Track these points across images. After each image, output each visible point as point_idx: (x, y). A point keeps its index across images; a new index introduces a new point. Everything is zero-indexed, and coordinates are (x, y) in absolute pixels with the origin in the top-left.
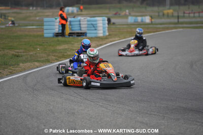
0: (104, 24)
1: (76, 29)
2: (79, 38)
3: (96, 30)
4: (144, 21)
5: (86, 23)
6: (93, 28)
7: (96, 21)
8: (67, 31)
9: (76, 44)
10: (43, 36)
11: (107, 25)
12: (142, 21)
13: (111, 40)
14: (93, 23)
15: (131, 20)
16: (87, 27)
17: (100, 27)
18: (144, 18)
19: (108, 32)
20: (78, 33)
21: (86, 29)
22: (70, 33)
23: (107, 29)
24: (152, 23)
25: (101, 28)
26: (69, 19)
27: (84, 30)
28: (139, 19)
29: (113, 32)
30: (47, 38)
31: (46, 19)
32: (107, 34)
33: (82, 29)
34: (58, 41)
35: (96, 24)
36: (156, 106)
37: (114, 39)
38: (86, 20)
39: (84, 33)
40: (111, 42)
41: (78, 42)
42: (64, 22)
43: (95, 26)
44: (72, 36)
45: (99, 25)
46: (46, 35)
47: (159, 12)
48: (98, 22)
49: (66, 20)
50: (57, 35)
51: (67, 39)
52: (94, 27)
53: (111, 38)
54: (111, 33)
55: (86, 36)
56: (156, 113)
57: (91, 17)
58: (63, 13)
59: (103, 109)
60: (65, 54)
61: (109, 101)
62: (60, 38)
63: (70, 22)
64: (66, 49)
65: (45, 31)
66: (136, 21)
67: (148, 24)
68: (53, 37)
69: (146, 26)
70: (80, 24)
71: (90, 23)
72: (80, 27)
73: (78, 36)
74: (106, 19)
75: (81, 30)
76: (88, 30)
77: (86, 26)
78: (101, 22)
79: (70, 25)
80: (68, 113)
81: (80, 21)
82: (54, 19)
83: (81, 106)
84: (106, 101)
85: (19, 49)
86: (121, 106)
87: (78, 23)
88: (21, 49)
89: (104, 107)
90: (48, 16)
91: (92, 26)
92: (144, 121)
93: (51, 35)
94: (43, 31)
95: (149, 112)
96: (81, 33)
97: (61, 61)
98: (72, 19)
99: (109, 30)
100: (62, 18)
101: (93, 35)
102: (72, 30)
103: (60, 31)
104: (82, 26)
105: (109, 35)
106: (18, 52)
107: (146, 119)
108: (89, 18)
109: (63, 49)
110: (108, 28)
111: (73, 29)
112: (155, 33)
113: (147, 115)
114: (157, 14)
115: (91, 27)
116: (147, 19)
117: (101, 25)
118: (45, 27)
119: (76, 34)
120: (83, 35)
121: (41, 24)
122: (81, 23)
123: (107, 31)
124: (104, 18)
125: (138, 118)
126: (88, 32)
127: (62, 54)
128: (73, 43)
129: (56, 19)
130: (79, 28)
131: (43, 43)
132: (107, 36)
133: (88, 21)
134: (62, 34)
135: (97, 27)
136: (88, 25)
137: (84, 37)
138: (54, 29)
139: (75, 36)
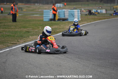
0: (78, 14)
1: (62, 17)
2: (64, 22)
3: (73, 17)
4: (102, 12)
5: (68, 13)
6: (72, 16)
7: (74, 12)
8: (57, 18)
9: (62, 25)
10: (43, 20)
11: (80, 14)
12: (101, 12)
13: (83, 23)
14: (72, 13)
16: (69, 15)
18: (102, 10)
20: (63, 19)
21: (68, 16)
22: (58, 19)
23: (80, 16)
24: (106, 13)
25: (77, 16)
26: (58, 11)
27: (66, 17)
28: (99, 11)
29: (84, 18)
30: (46, 21)
31: (45, 11)
32: (80, 19)
33: (66, 16)
34: (52, 23)
35: (74, 14)
36: (109, 62)
37: (84, 23)
38: (68, 11)
39: (66, 19)
40: (82, 24)
41: (63, 24)
42: (55, 12)
43: (73, 15)
44: (60, 20)
46: (44, 20)
47: (111, 7)
49: (56, 11)
50: (51, 20)
51: (57, 22)
52: (72, 15)
53: (82, 22)
54: (82, 19)
55: (68, 20)
56: (109, 67)
57: (71, 10)
58: (54, 7)
59: (78, 63)
60: (56, 31)
61: (81, 59)
62: (53, 22)
63: (59, 12)
64: (56, 28)
65: (44, 18)
67: (104, 14)
68: (49, 21)
69: (103, 15)
70: (64, 14)
71: (70, 13)
72: (64, 15)
75: (65, 17)
78: (77, 12)
79: (59, 14)
80: (57, 65)
81: (64, 12)
83: (65, 61)
84: (79, 59)
85: (29, 28)
86: (88, 62)
87: (63, 13)
88: (31, 28)
89: (78, 62)
90: (46, 9)
91: (71, 15)
92: (102, 71)
93: (48, 20)
94: (43, 18)
95: (105, 66)
96: (65, 19)
97: (53, 35)
98: (60, 11)
100: (54, 10)
101: (72, 20)
102: (60, 17)
103: (53, 18)
104: (65, 15)
106: (29, 30)
107: (103, 70)
108: (70, 10)
109: (54, 28)
110: (81, 16)
112: (108, 19)
113: (104, 67)
114: (110, 8)
115: (71, 16)
116: (104, 11)
117: (77, 14)
118: (44, 15)
119: (62, 20)
120: (66, 20)
121: (42, 13)
123: (80, 18)
124: (78, 10)
125: (98, 69)
126: (69, 18)
127: (54, 31)
128: (60, 24)
129: (51, 11)
130: (64, 16)
131: (43, 24)
132: (80, 21)
133: (69, 12)
134: (54, 19)
135: (74, 15)
136: (69, 14)
137: (67, 21)
138: (49, 17)
139: (62, 21)
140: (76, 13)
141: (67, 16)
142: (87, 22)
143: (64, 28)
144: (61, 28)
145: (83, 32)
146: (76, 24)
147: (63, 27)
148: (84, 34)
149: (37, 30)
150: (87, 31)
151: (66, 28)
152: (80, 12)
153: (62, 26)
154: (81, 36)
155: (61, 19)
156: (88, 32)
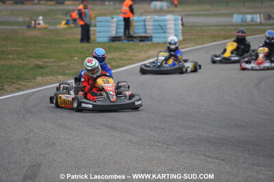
0: (175, 25)
2: (142, 43)
3: (164, 32)
5: (152, 23)
6: (161, 31)
7: (165, 21)
9: (132, 51)
10: (95, 40)
11: (180, 27)
12: (252, 20)
14: (162, 23)
15: (237, 18)
16: (154, 29)
17: (170, 29)
18: (255, 16)
19: (183, 36)
20: (141, 37)
23: (180, 31)
25: (172, 31)
27: (150, 32)
28: (249, 17)
31: (99, 18)
32: (181, 38)
33: (148, 31)
35: (165, 25)
38: (152, 19)
39: (149, 37)
43: (163, 27)
44: (133, 40)
45: (169, 26)
46: (98, 40)
48: (168, 22)
50: (115, 39)
52: (162, 29)
53: (185, 44)
55: (151, 40)
65: (98, 34)
66: (244, 20)
68: (108, 42)
70: (145, 25)
71: (156, 23)
72: (145, 29)
73: (140, 41)
74: (180, 18)
75: (146, 32)
76: (154, 33)
77: (152, 27)
78: (173, 22)
81: (145, 21)
82: (110, 18)
85: (50, 58)
87: (142, 23)
91: (159, 27)
93: (106, 40)
94: (95, 34)
96: (146, 37)
98: (136, 18)
99: (183, 33)
101: (161, 40)
102: (135, 33)
104: (147, 27)
105: (184, 40)
106: (46, 62)
108: (157, 17)
110: (182, 30)
111: (136, 31)
115: (158, 29)
117: (173, 26)
118: (98, 29)
120: (148, 40)
122: (147, 23)
123: (180, 35)
126: (154, 35)
128: (128, 50)
129: (113, 18)
130: (143, 30)
132: (180, 41)
133: (155, 21)
135: (165, 29)
136: (155, 26)
137: (148, 43)
138: (109, 32)
139: (138, 41)
140: (171, 24)
141: (150, 30)
142: (194, 44)
143: (133, 58)
144: (125, 58)
145: (189, 65)
146: (173, 47)
147: (133, 56)
148: (189, 70)
149: (64, 63)
150: (199, 64)
151: (136, 58)
152: (180, 22)
153: (131, 53)
154: (182, 73)
155: (135, 37)
156: (200, 66)
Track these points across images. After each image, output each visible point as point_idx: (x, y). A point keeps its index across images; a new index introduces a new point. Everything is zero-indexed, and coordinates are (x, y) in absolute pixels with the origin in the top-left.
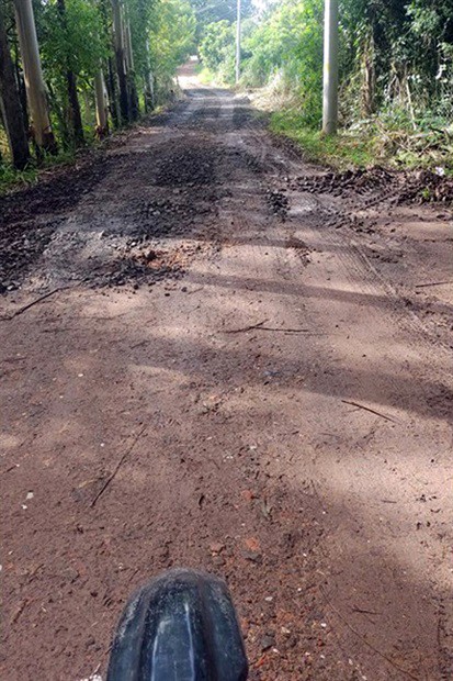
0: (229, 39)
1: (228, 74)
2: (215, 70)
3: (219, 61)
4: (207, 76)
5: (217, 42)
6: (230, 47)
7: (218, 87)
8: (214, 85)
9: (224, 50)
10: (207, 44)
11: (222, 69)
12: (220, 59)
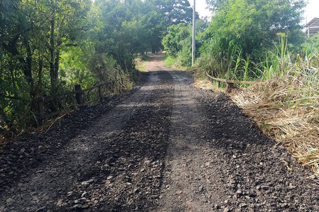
0: (186, 35)
1: (184, 59)
2: (175, 57)
3: (178, 50)
4: (170, 61)
5: (177, 37)
6: (186, 40)
7: (178, 69)
8: (174, 68)
9: (181, 42)
10: (169, 39)
11: (180, 56)
12: (178, 48)
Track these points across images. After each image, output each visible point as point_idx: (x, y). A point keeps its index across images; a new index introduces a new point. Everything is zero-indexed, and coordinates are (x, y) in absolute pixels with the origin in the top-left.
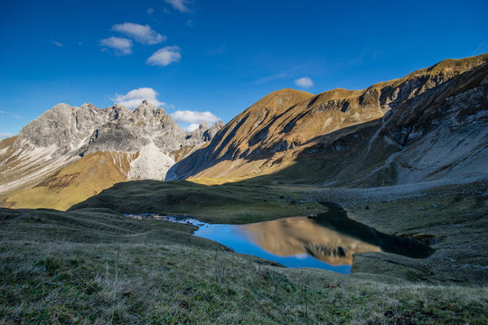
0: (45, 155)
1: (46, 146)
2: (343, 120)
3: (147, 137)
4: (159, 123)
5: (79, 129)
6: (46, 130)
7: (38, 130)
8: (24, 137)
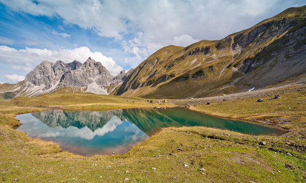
0: (39, 90)
1: (39, 85)
2: (204, 59)
3: (91, 79)
4: (98, 71)
5: (56, 75)
6: (38, 76)
7: (35, 77)
8: (28, 80)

▶ WHAT IS NEEDED:
Retype the material word for word, from its very first line through the line containing "1: (62, 17)", including both of those lines. Leave the pictures out.

▶ EXERCISE SOLUTION:
Track these points across images. After each image, output each visible point as point_idx: (x, y). A point keeps its index across images; a new index introduces a new point. Everything is zero-indexed, and coordinates are (x, y) in absolute pixels with the origin in the top-left.
0: (104, 24)
1: (76, 29)
2: (79, 38)
3: (96, 30)
4: (144, 21)
5: (86, 23)
6: (93, 28)
7: (96, 21)
8: (67, 31)
9: (76, 44)
10: (43, 36)
11: (107, 25)
12: (142, 21)
13: (111, 40)
14: (93, 23)
15: (131, 20)
16: (87, 27)
17: (100, 27)
18: (144, 18)
19: (108, 32)
20: (78, 33)
21: (86, 29)
22: (70, 33)
23: (107, 29)
24: (152, 23)
25: (101, 28)
26: (69, 19)
27: (84, 30)
28: (139, 19)
29: (113, 32)
30: (47, 38)
31: (46, 19)
32: (107, 34)
33: (82, 29)
34: (58, 41)
35: (96, 24)
36: (156, 106)
37: (114, 39)
38: (86, 20)
39: (84, 33)
40: (111, 42)
41: (78, 42)
42: (64, 22)
43: (95, 26)
44: (72, 36)
45: (99, 25)
46: (46, 35)
47: (159, 12)
48: (98, 22)
49: (66, 20)
50: (57, 35)
51: (67, 39)
52: (94, 27)
53: (111, 38)
54: (111, 33)
55: (86, 36)
56: (156, 113)
57: (91, 17)
58: (63, 13)
59: (103, 109)
60: (65, 54)
61: (109, 101)
62: (60, 38)
63: (70, 22)
64: (66, 49)
65: (45, 31)
66: (136, 21)
67: (148, 24)
68: (53, 37)
69: (146, 26)
70: (80, 24)
71: (90, 23)
72: (80, 27)
73: (78, 36)
74: (106, 19)
75: (81, 30)
76: (88, 30)
77: (86, 26)
78: (101, 22)
79: (70, 25)
80: (68, 113)
81: (80, 21)
82: (54, 19)
83: (81, 106)
84: (106, 101)
85: (19, 49)
86: (121, 106)
87: (78, 23)
88: (21, 49)
89: (104, 107)
90: (48, 16)
91: (92, 26)
92: (144, 121)
93: (51, 35)
94: (43, 31)
95: (149, 112)
96: (81, 33)
97: (61, 61)
98: (72, 19)
99: (109, 30)
100: (62, 18)
101: (93, 35)
102: (72, 30)
103: (60, 31)
104: (82, 26)
105: (109, 35)
106: (18, 52)
107: (146, 119)
108: (89, 18)
109: (63, 49)
110: (108, 28)
111: (73, 29)
112: (155, 33)
113: (147, 115)
114: (157, 14)
115: (91, 27)
116: (147, 19)
117: (101, 25)
118: (45, 27)
119: (76, 34)
120: (83, 35)
121: (41, 24)
122: (81, 23)
123: (107, 31)
124: (104, 18)
125: (138, 118)
126: (88, 32)
127: (62, 54)
128: (73, 43)
129: (56, 19)
130: (79, 28)
131: (43, 43)
132: (107, 36)
133: (88, 21)
134: (62, 34)
135: (97, 27)
136: (88, 25)
137: (84, 37)
138: (54, 29)
139: (75, 36)
0: (78, 14)
1: (62, 17)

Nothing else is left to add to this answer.